### DATA SHOWN ###

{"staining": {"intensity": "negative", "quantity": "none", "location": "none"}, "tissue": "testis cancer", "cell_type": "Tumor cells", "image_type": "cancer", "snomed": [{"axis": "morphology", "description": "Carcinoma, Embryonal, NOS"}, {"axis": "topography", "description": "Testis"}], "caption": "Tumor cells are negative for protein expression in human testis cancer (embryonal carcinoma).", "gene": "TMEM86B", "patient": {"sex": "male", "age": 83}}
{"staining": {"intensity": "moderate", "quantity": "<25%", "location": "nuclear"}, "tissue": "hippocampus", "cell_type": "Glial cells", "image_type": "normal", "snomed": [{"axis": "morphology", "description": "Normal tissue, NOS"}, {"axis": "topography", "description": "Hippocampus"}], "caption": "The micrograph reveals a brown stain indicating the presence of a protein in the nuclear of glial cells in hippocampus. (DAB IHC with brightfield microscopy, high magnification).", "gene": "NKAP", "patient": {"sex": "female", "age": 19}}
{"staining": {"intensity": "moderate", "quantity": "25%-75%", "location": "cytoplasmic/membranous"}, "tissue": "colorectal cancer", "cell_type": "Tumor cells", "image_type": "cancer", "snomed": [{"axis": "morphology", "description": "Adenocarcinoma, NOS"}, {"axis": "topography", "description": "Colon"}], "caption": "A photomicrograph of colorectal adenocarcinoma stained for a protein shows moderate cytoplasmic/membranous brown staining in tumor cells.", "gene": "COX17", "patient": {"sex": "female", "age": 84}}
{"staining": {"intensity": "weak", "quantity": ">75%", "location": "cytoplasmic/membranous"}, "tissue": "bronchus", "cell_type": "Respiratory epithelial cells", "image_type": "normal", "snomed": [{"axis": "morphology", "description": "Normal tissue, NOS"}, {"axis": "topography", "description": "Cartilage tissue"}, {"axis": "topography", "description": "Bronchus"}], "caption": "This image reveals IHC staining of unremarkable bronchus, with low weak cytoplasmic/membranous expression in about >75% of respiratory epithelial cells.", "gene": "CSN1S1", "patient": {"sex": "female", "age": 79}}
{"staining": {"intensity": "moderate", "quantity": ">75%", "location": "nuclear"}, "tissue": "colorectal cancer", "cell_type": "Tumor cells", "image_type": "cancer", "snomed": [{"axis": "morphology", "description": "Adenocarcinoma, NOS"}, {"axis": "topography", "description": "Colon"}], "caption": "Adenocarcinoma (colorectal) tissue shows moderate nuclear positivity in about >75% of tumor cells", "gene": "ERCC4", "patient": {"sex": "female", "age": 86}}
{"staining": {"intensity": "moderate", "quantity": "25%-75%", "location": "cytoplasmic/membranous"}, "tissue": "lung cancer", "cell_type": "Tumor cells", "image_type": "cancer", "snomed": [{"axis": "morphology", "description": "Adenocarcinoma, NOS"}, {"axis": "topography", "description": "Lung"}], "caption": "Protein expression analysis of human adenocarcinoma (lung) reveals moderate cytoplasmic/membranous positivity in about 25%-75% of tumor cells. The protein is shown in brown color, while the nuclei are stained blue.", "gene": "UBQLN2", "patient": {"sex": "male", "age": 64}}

###

- [EXERCISE DIRECTIONS]
Where the string "human" appears in a line of the entries, that line counts; state the total number of such lines and nothing else.

- [EXPECTED ANSWER]
2